* [WORK REQUIRED] Your answer must be every line of the data that holds the string "knee".

(Source records)

▼

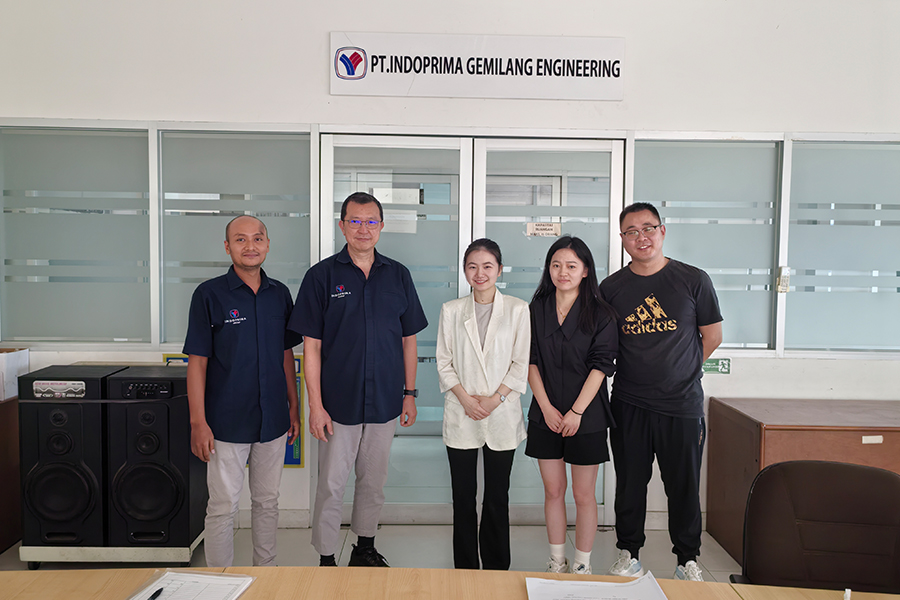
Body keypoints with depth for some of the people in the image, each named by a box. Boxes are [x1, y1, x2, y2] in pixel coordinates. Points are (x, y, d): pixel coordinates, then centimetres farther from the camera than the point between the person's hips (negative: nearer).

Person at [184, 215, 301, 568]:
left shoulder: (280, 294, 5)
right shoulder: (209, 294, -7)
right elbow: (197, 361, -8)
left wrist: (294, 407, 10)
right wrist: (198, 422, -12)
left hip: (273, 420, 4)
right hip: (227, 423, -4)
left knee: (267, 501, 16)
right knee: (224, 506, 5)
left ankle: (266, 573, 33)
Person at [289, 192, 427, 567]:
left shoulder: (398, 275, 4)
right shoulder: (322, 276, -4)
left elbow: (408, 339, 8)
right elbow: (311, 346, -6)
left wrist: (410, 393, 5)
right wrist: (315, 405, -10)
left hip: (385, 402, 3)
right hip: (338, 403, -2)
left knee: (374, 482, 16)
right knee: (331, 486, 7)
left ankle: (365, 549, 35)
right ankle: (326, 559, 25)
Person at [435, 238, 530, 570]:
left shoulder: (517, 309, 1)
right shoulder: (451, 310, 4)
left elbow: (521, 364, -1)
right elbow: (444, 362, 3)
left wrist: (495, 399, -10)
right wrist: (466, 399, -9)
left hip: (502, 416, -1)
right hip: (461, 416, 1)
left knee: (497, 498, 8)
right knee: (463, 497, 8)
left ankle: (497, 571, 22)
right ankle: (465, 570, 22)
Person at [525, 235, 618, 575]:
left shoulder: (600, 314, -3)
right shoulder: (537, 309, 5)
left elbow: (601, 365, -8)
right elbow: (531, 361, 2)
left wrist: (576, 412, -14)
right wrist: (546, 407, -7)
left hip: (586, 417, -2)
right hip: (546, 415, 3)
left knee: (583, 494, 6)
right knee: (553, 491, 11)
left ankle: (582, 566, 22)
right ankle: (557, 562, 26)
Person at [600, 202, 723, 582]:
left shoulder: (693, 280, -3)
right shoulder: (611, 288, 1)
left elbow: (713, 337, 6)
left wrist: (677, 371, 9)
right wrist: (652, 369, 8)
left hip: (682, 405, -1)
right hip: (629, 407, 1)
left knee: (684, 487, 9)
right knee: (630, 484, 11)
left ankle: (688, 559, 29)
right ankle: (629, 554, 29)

▲

* [FINISHED EXERCISE]
left knee: (267, 501, 16)
right knee: (224, 506, 5)
left knee: (374, 482, 16)
right knee: (331, 486, 7)
left knee: (497, 498, 8)
right knee: (463, 497, 8)
left knee: (583, 494, 6)
right knee: (553, 491, 11)
left knee: (684, 487, 9)
right knee: (630, 484, 11)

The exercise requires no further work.